Foy, who is 18 years old, was rescued from a tragic childhood by his adopted mother and is currently attending WCC, where he majors in early childhood education.

As one of 13 kids, Foy was born premature due to a drug and alcohol abusing mother. His parents could not take care of him nor give him the attention he needed as a newborn with special needs. He explained that someone called Child Protective Services and took most of the 13 children away and that his life changed for the better after that point.

“That was just the beginning of my journey,” said Foy.

For the next couple of years, he moved around from foster home to foster home until eventually his new mother adopted him on National Adoption Day, when he was 8 years old.

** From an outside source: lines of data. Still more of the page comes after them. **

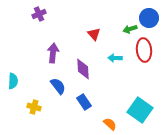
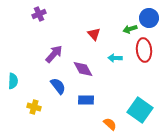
purple arrow: moved 1 px right, 1 px down; rotated 36 degrees clockwise
purple diamond: rotated 25 degrees counterclockwise
blue rectangle: moved 2 px right, 2 px up; rotated 56 degrees counterclockwise
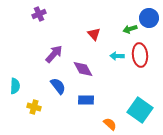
red ellipse: moved 4 px left, 5 px down
cyan arrow: moved 2 px right, 2 px up
cyan semicircle: moved 2 px right, 5 px down
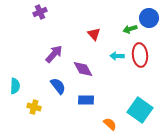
purple cross: moved 1 px right, 2 px up
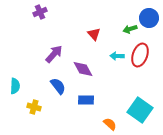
red ellipse: rotated 25 degrees clockwise
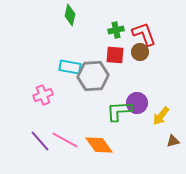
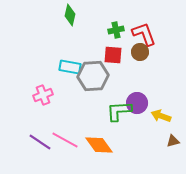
red square: moved 2 px left
yellow arrow: rotated 72 degrees clockwise
purple line: moved 1 px down; rotated 15 degrees counterclockwise
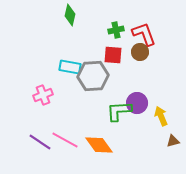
yellow arrow: rotated 48 degrees clockwise
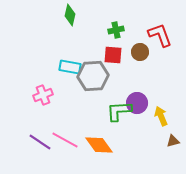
red L-shape: moved 16 px right, 1 px down
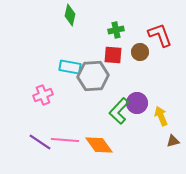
green L-shape: rotated 44 degrees counterclockwise
pink line: rotated 24 degrees counterclockwise
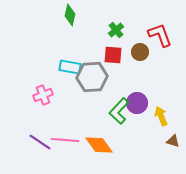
green cross: rotated 28 degrees counterclockwise
gray hexagon: moved 1 px left, 1 px down
brown triangle: rotated 32 degrees clockwise
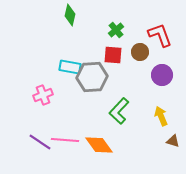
purple circle: moved 25 px right, 28 px up
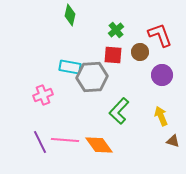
purple line: rotated 30 degrees clockwise
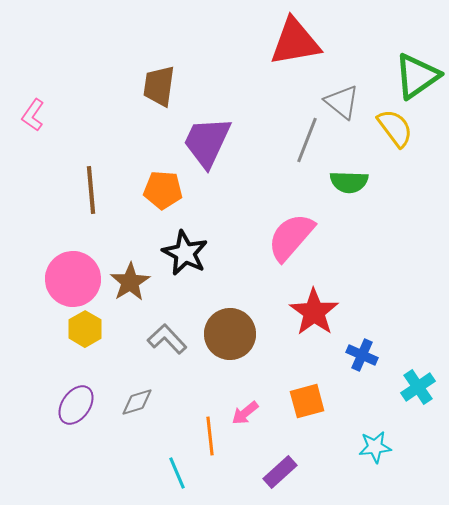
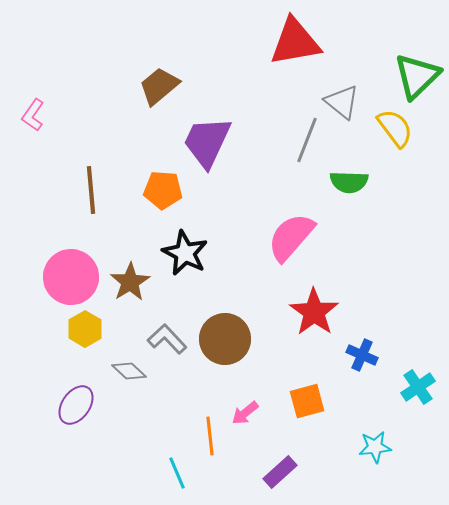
green triangle: rotated 9 degrees counterclockwise
brown trapezoid: rotated 42 degrees clockwise
pink circle: moved 2 px left, 2 px up
brown circle: moved 5 px left, 5 px down
gray diamond: moved 8 px left, 31 px up; rotated 60 degrees clockwise
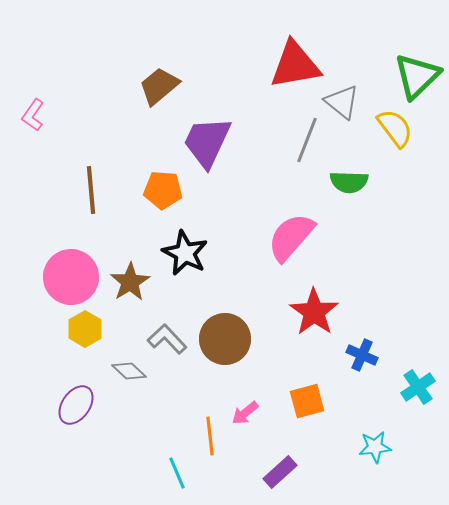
red triangle: moved 23 px down
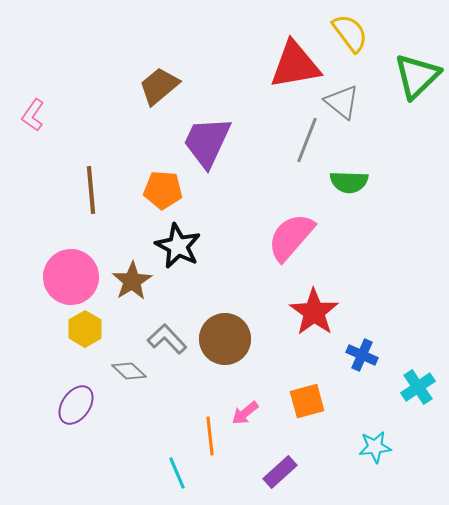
yellow semicircle: moved 45 px left, 95 px up
black star: moved 7 px left, 7 px up
brown star: moved 2 px right, 1 px up
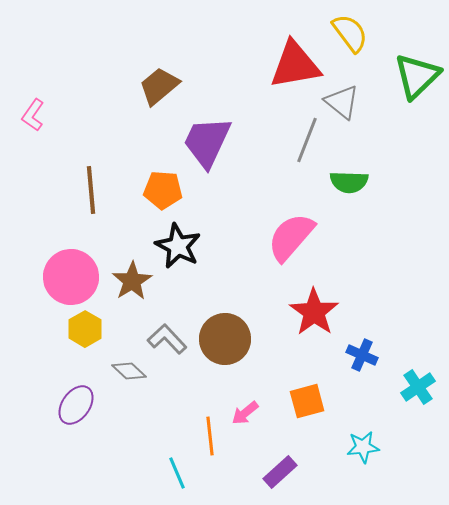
cyan star: moved 12 px left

Throughout high school Foy said he was always involved in extracurricular activities in order to make friends and to get the most out of his high school experience. However, he went through hardships in high school as well.

“I was tormented,” he said. “I didn’t want to live anymore at one point. [This experience] made me really strong and [learn to] love life.”

Eventually, he realized that the bullies had no hold over him.

“Now I realize that I’m stronger, I’m better,” he said.

Because of some learning disabilities and a speech impairment, Foy was not ready to go to a four-year school after his senior year of high school, so he decided to enroll at WCC.

“A lot of my friends tell me they go [to school] and they go home. I said I’m not going to be one of those people. I’m going to go and I’m going to get involved,” said Foy.

That is exactly what he did. Foy began working at the food pantry giving out food to students who were in need of a meal. Then he met Debra Santora, the director of Single Stop, and began working at Single Stop.

“Everyone always says great things about the program; it’s a great department to work in,” he said.

Foy also became a member of the Student Government Association and expressed how WCC has changed his life, stressing the importance of getting involved in school activities and organizations.
Foy is going to school to become a teacher and eventually a school administrator but also has a dream to one day land a job on Broadway. He essentially wants to help children who are in the same situation that he was once in.

“Not everyone is going to be living on cotton balls and clouds. I actually thank God for the life that he gave me because I think it made me a stronger person as a whole. If I stayed in the situation I was in, I wouldn’t be here today,” he explained.